● WHAT YOU ARE ASKED TO DO
Return exactly the span of lines in the following data that opens with the line containing "manufacturer’s warranty, and" and closes with the line containing "side can be". Include nothing else.

----- INPUT -----

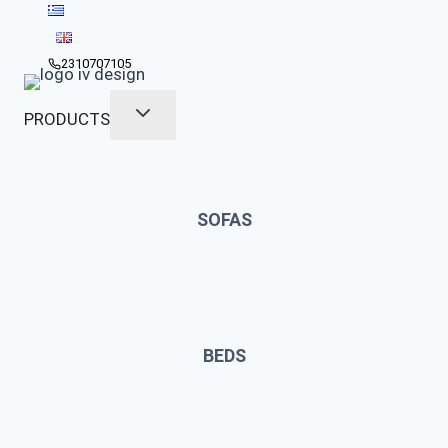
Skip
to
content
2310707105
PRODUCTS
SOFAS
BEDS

-----
----- INPUT -----

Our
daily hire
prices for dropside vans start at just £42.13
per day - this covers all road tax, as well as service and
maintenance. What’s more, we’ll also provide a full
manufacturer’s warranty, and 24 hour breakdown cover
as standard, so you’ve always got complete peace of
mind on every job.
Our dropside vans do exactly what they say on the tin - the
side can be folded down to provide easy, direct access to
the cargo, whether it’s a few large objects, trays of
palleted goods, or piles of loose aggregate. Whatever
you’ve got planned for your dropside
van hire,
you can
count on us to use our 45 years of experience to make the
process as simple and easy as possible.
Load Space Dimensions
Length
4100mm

-----

● SOLUTION
manufacturer’s warranty, and 24 hour breakdown cover
as standard, so you’ve always got complete peace of
mind on every job.
Our dropside vans do exactly what they say on the tin - the
side can be folded down to provide easy, direct access to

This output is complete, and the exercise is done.